Another important concern in the story is women. At the beginning of the tale, Gurov is seen as an opportunist who uses women. He thinks of them as the "lower race," but at the same time enjoys their company and is afraid of his intellectual wife. Gurov enjoys women's company because of the intimacy it affords, but only after he has fallen in love with Anna does he realize how deep his need for intimacy is. When Gurov is at his lowest point and seeks someone in whom to confide, his friend dismisses his reference to the fascinating lady he met at Yalta. Gurov is disgusted by the boorishness of males, their savage manners, their unacceptable attitude toward women, and their petty interests such as card-playing and drinking. Women offer true communication, true emotion, and true experience in a way that men do not. When he wants to talk about Anna, his friends do not know what he is saying; ironically, only his wife guesses what he is getting at with his sideways remarks. By the end of the story, Gurov has been transformed by love not only because it has opened up his own emotional life but because it has changed his view of women. Gurov has changed from an oaf who sees women as lower beings to someone who recognizes their ability to understand interior experiences as a source of life's greatest richness. However, the story is told from the point of view of Gurov, and there is far less sense of what Anna thinks and feels about what is going on; most of her emotions and thoughts are filtered though Gurov. Her point of view is never fully presented. Neither are the thoughts of Gurov's wife. Thus, while the story says a great deal about women, it remains very much rooted in a male perspective.
When "The Lady with the Dog" appeared in 1899, Chekhov had already established his reputation as one of Russia's great short story writers. The tale was immediately popular; Maxim Gorky is said to have remarked that it made him want to "change wives." Gorky also wrote that the work "killed realism" and thus reinvented fiction, because of the way the author required readers to use their imaginations to fill out the story. Early critics noted that the tale opened up the form of the short story through its focus on character and the exploration of one person's moral and emotional growth.

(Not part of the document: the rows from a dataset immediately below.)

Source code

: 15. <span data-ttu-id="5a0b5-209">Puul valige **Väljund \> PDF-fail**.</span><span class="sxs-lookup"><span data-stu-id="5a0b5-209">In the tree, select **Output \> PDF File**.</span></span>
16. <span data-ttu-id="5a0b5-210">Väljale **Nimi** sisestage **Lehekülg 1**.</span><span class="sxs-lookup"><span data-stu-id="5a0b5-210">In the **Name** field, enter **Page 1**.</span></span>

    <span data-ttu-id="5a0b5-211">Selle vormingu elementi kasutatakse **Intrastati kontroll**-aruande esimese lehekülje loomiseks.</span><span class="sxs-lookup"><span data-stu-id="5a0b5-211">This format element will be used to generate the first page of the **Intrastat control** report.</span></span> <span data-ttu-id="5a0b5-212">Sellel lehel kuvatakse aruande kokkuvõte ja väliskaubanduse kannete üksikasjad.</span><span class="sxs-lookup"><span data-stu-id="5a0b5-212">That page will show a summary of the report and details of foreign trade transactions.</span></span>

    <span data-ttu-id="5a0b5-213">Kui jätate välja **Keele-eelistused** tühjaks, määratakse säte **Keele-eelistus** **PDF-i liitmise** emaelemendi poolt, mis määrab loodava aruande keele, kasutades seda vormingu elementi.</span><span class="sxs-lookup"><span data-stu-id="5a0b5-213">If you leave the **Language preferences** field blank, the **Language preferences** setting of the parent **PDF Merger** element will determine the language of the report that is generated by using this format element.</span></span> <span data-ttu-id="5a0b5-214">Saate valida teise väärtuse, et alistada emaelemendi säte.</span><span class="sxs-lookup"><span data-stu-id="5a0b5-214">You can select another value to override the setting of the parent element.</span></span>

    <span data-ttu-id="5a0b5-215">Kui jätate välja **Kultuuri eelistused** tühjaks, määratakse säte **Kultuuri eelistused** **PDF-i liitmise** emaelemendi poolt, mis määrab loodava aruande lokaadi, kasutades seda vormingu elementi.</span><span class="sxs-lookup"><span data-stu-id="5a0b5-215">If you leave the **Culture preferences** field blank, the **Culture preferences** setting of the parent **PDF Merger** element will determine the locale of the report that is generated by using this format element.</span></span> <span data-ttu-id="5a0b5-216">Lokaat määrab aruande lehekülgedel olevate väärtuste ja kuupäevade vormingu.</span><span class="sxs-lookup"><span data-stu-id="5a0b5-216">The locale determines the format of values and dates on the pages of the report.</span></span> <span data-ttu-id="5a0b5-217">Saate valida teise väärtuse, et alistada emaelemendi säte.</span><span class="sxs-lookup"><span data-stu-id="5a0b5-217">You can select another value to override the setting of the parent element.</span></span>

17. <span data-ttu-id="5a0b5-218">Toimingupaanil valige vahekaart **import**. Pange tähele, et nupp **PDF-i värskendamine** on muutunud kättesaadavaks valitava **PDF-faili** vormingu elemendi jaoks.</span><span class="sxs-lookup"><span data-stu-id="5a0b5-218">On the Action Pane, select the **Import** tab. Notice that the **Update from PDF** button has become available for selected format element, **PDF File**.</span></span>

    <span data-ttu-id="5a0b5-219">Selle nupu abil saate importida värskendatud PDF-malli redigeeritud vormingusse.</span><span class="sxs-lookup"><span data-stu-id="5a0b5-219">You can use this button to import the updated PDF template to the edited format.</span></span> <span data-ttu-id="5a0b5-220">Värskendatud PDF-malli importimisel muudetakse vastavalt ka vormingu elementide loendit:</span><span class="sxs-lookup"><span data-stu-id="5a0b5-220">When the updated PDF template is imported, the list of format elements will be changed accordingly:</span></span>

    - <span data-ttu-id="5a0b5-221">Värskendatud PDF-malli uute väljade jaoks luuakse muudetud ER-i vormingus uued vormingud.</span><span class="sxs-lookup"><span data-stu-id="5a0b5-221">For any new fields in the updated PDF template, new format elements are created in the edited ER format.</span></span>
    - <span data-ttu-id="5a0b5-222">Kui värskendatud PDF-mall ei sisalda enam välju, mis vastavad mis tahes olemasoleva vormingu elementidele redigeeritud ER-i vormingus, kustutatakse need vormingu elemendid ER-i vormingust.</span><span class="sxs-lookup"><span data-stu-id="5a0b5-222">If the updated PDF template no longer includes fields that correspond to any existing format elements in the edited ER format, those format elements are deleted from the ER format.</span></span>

Today, "The Lady with the Dog" is regarded by many critics as one of the greatest short stories in any language and one of the finest psychological studies of love ever written. Recent criticism on the story in English has concentrated on how the work reflects Chekhov's attitudes towards women and love. Other themes of interest to scholars have included the biographical elements in the story, notably parallels with Chekhov's own relationship with Olga Kipper; exactly what type of transformation is undergone by the protagonists; the work's lyricism and structure; the realism, humor, and pathos of the tale; and the story's treatment of memory. Critics have also discussed the influence of the philosophy of Friedrich Nietzsche on the work and the story's vast influence on other artists, from the Russian modernist I. A. Bunin, to the American short-story writer Joyce Carol Oates, to the filmmaker Nikita Mikhalkov. Because of its brevity, simplicity, and lyricism, the work continues to enjoy wide readership. Its appearance in countless anthologies is a testament to its popular appeal and to Chekhov's reputation as a master of the short story.